# [Directive]
Copy the rows from the one containing "How Drainage Services" through the one containing "Problems In Burlington", substituting "Solve" for "Fix" and leaving everything else the same.
[Start of section]
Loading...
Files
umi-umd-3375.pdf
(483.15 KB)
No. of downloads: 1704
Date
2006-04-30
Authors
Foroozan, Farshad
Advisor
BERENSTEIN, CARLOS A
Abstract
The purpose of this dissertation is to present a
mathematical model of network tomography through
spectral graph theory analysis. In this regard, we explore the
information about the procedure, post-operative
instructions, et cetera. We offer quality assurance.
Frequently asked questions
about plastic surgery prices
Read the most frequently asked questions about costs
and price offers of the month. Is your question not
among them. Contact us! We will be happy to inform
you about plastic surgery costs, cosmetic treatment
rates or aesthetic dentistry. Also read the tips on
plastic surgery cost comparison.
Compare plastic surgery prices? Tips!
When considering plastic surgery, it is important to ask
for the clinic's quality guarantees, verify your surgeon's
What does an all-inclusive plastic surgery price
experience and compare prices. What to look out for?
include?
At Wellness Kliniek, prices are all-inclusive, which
[End of section]
[Start of section]
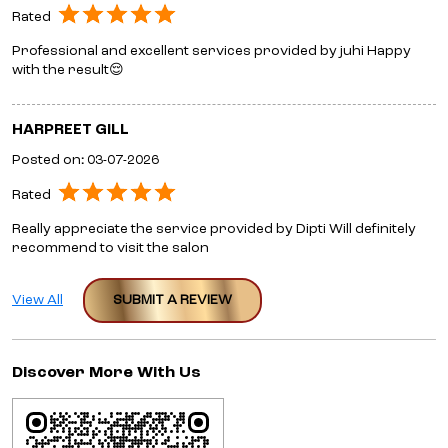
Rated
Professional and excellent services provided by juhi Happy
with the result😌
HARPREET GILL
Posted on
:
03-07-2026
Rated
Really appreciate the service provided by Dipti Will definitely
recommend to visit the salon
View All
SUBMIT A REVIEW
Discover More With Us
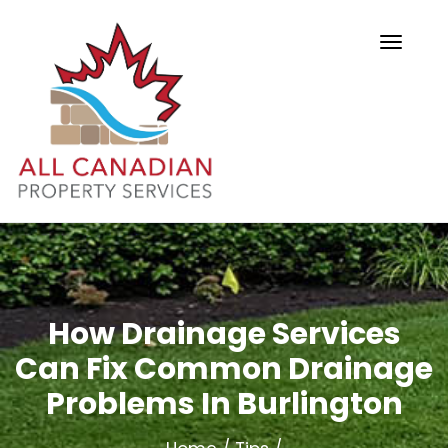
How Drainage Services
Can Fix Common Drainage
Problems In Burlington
[End of section]
# [Exercise result]
How Drainage Services
Can Solve Common Drainage
Problems In Burlington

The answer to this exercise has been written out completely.